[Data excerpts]
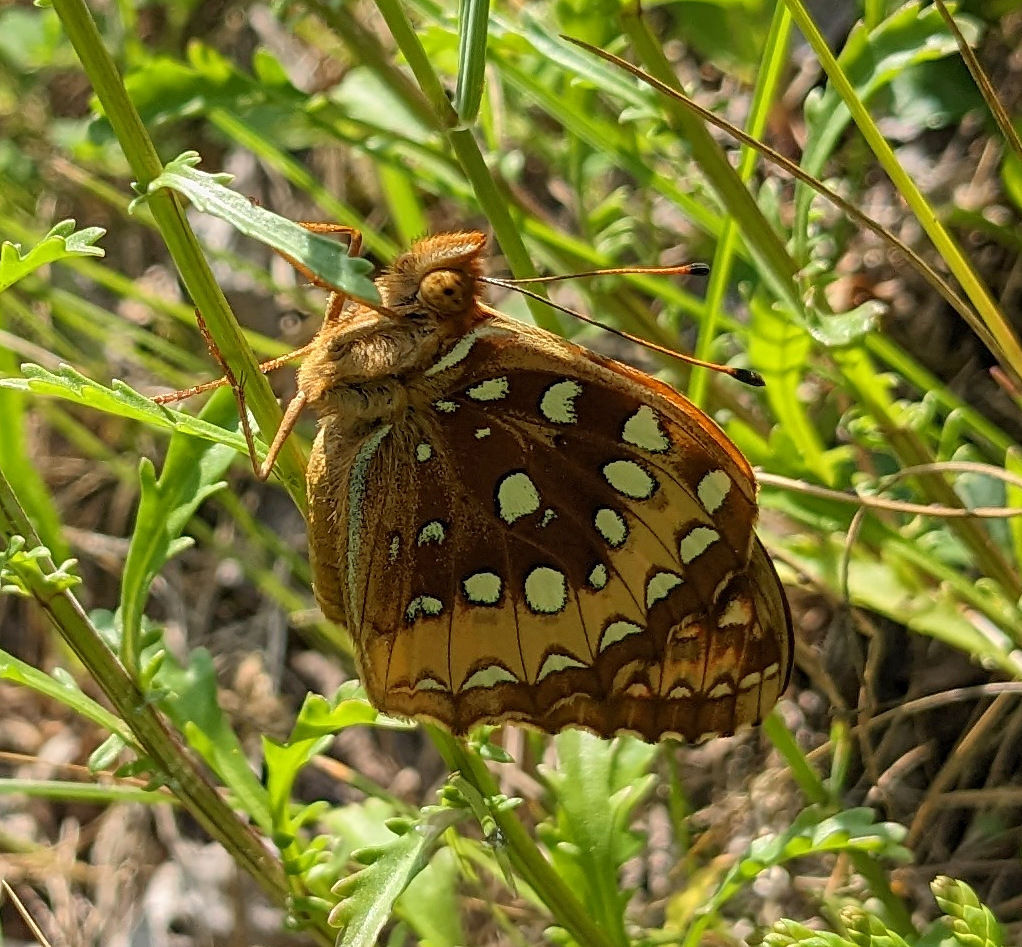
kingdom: Animalia
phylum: Arthropoda
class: Insecta
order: Lepidoptera
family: Nymphalidae
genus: Speyeria
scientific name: Speyeria cybele
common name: Great spangled fritillary
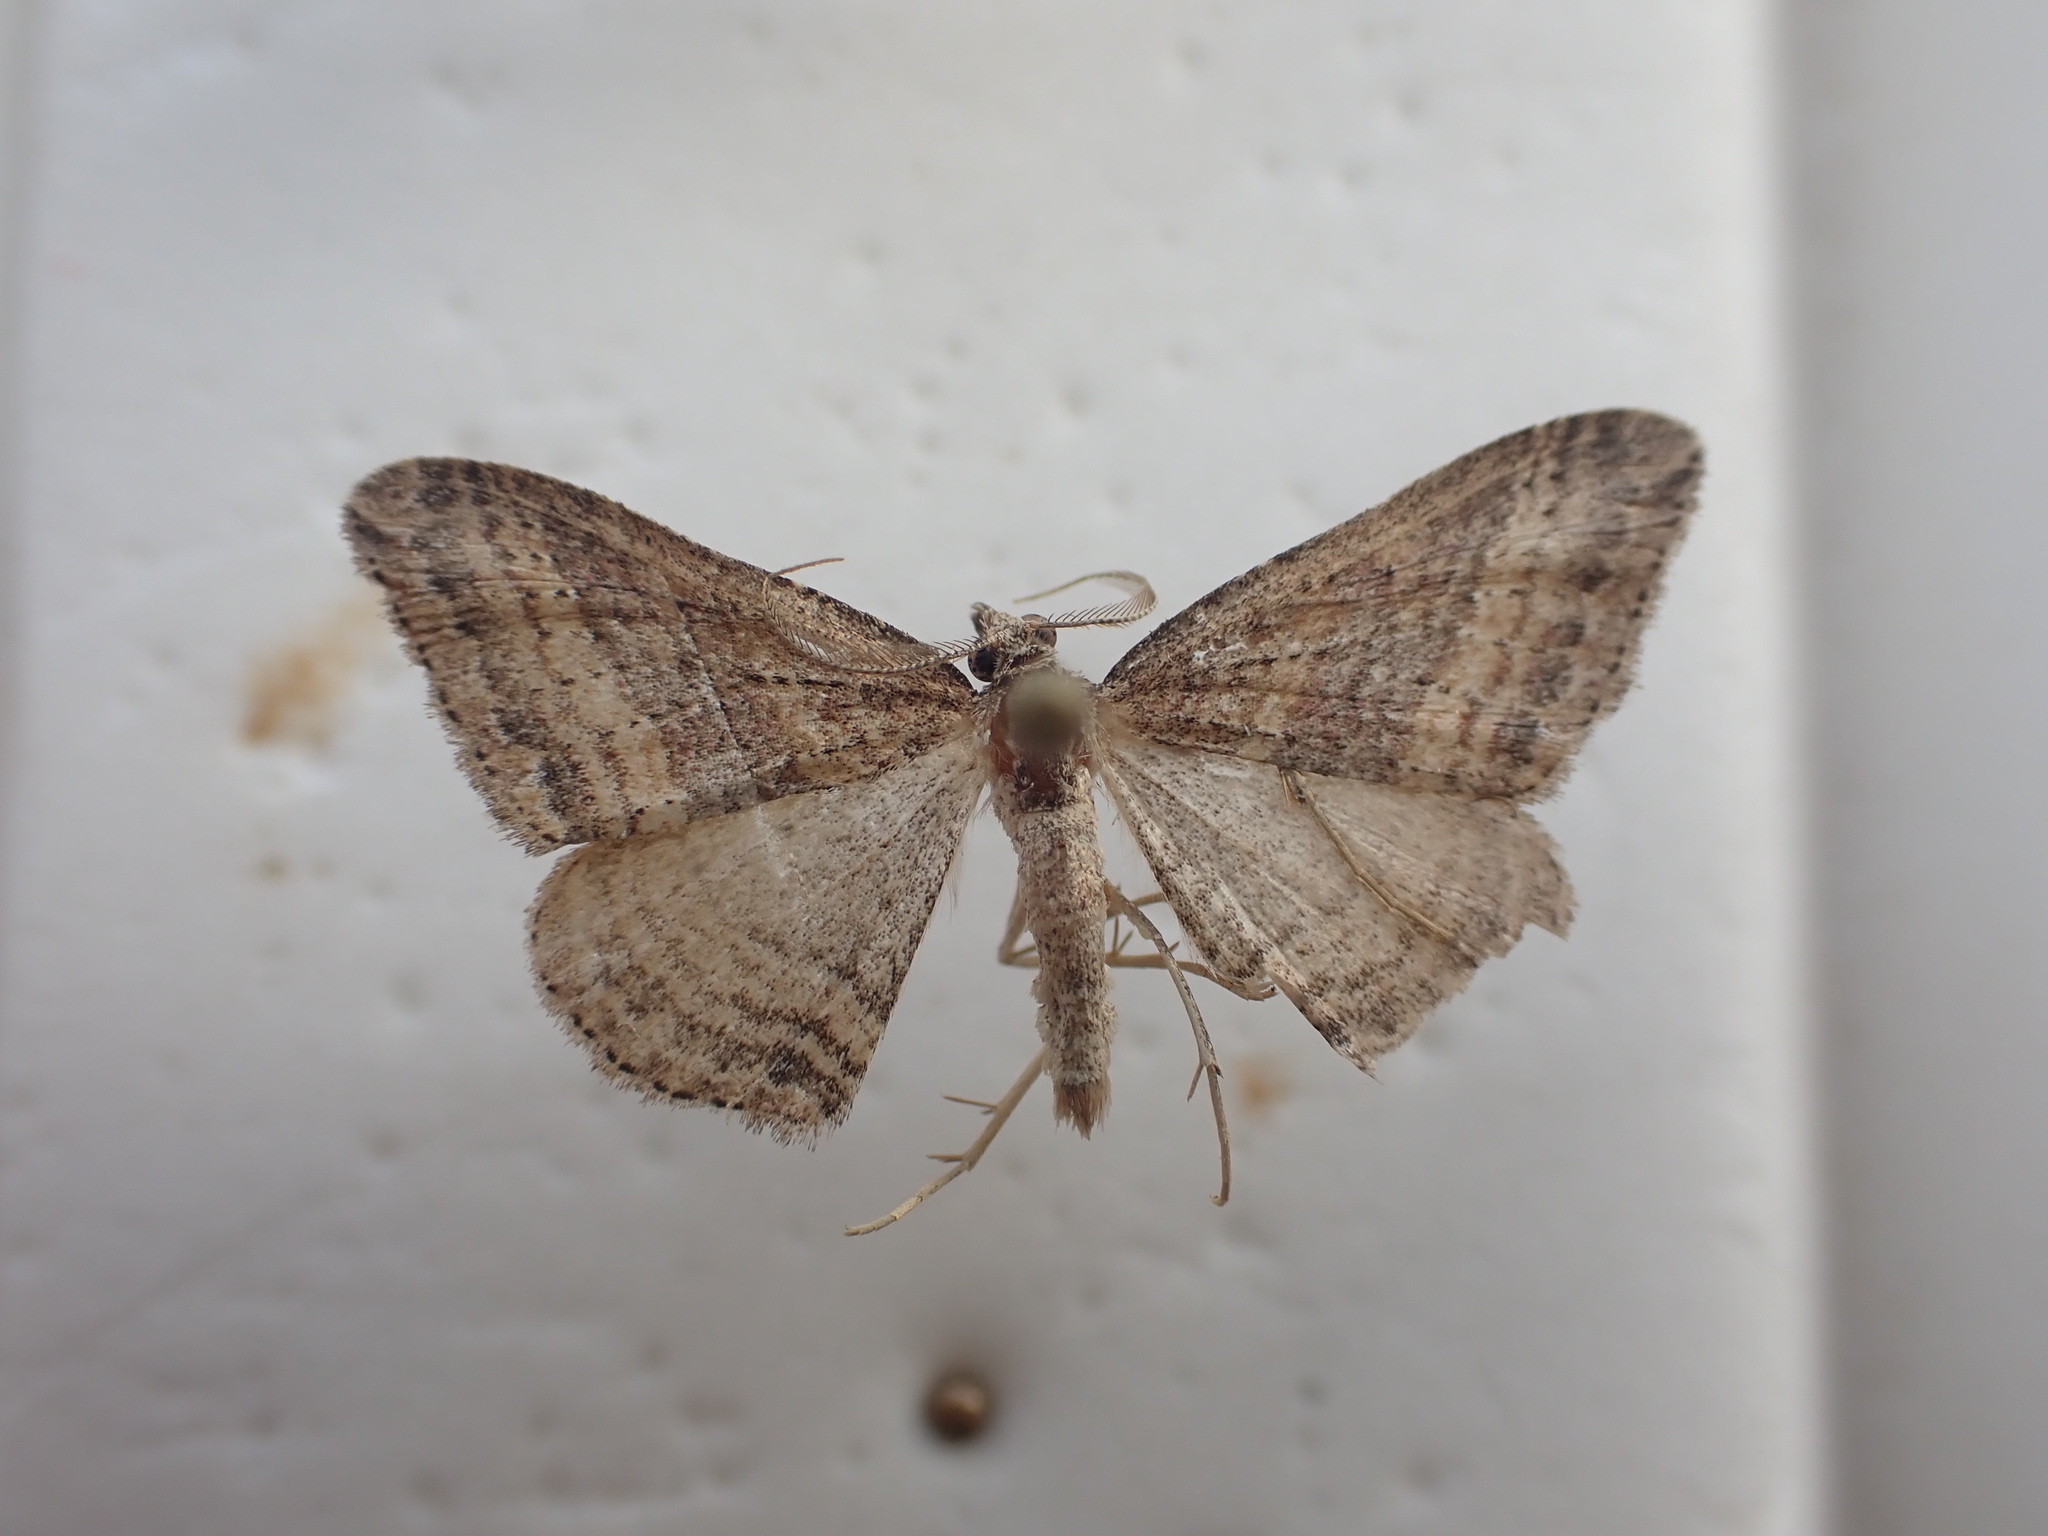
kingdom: Animalia
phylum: Arthropoda
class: Insecta
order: Lepidoptera
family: Geometridae
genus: Epyaxa
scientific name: Epyaxa venipunctata
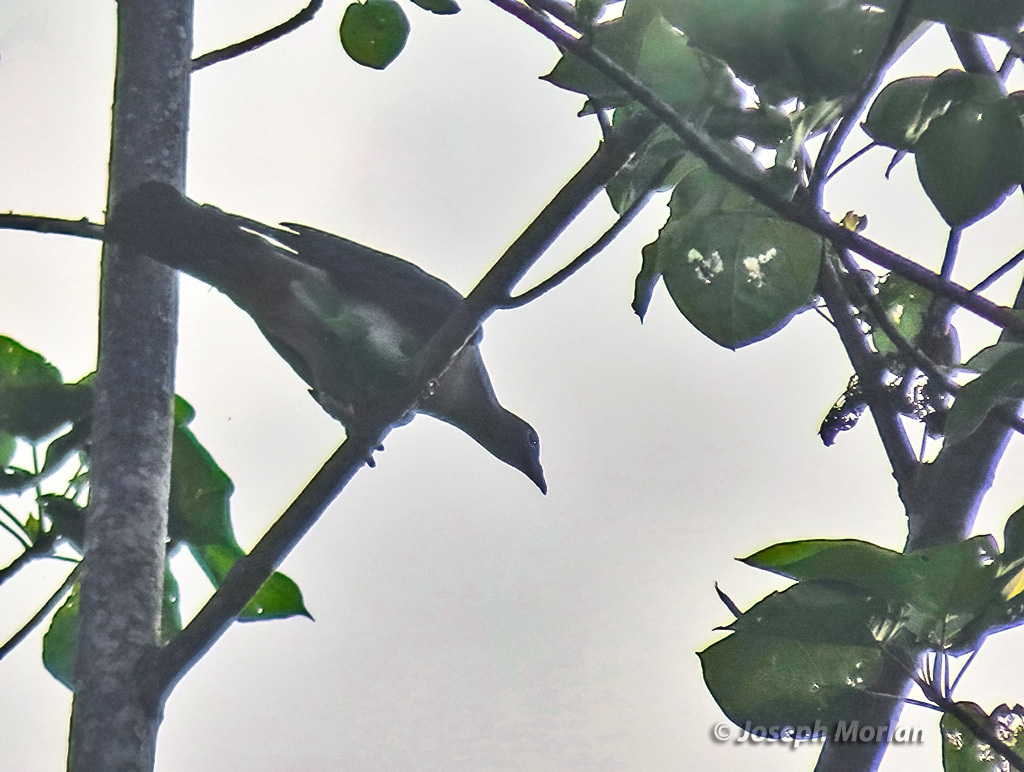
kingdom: Animalia
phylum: Chordata
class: Aves
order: Columbiformes
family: Columbidae
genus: Ducula
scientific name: Ducula perspicillata
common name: Spectacled imperial pigeon
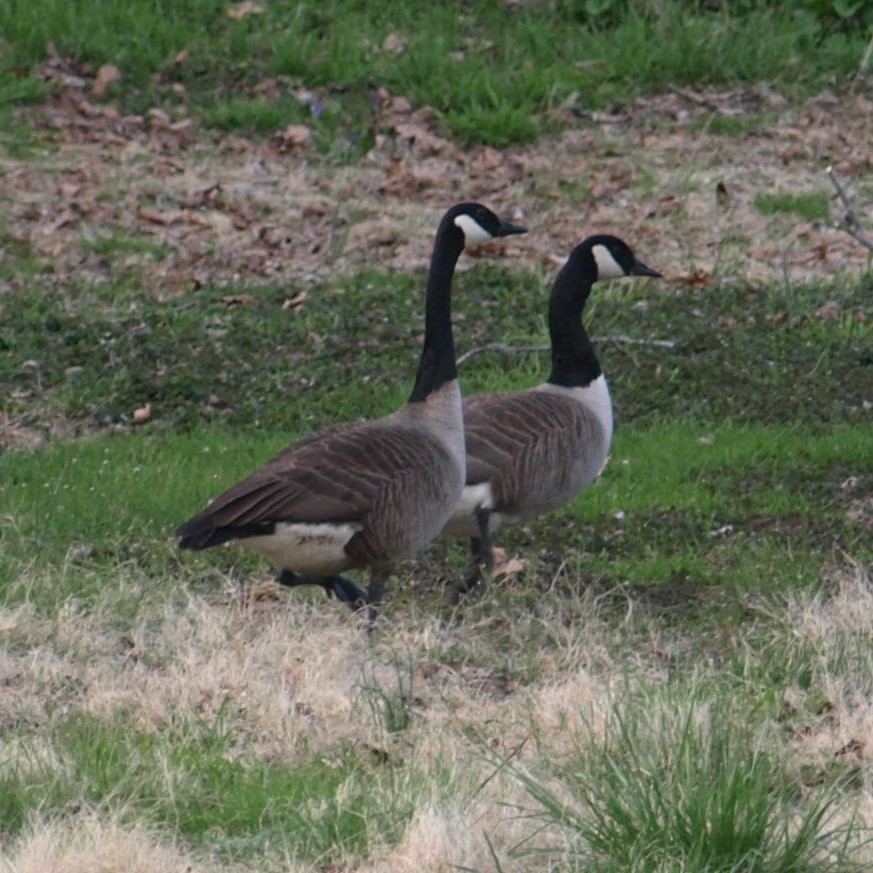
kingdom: Animalia
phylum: Chordata
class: Aves
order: Anseriformes
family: Anatidae
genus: Branta
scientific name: Branta canadensis
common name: Canada goose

**DIRECTIVE:** Arrange every line of the records above as a Markdown table with two columns, "No." for the row number and "Line" for the line, leaving out blank lines. Do not include the pictures.

**FINAL RESULT:**
| No. | Line |
|---|---|
| 1 | kingdom: Animalia |
| 2 | phylum: Arthropoda |
| 3 | class: Insecta |
| 4 | order: Lepidoptera |
| 5 | family: Nymphalidae |
| 6 | genus: Speyeria |
| 7 | scientific name: Speyeria cybele |
| 8 | common name: Great spangled fritillary |
| 9 | kingdom: Animalia |
| 10 | phylum: Arthropoda |
| 11 | class: Insecta |
| 12 | order: Lepidoptera |
| 13 | family: Geometridae |
| 14 | genus: Epyaxa |
| 15 | scientific name: Epyaxa venipunctata |
| 16 | kingdom: Animalia |
| 17 | phylum: Chordata |
| 18 | class: Aves |
| 19 | order: Columbiformes |
| 20 | family: Columbidae |
| 21 | genus: Ducula |
| 22 | scientific name: Ducula perspicillata |
| 23 | common name: Spectacled imperial pigeon |
| 24 | kingdom: Animalia |
| 25 | phylum: Chordata |
| 26 | class: Aves |
| 27 | order: Anseriformes |
| 28 | family: Anatidae |
| 29 | genus: Branta |
| 30 | scientific name: Branta canadensis |
| 31 | common name: Canada goose |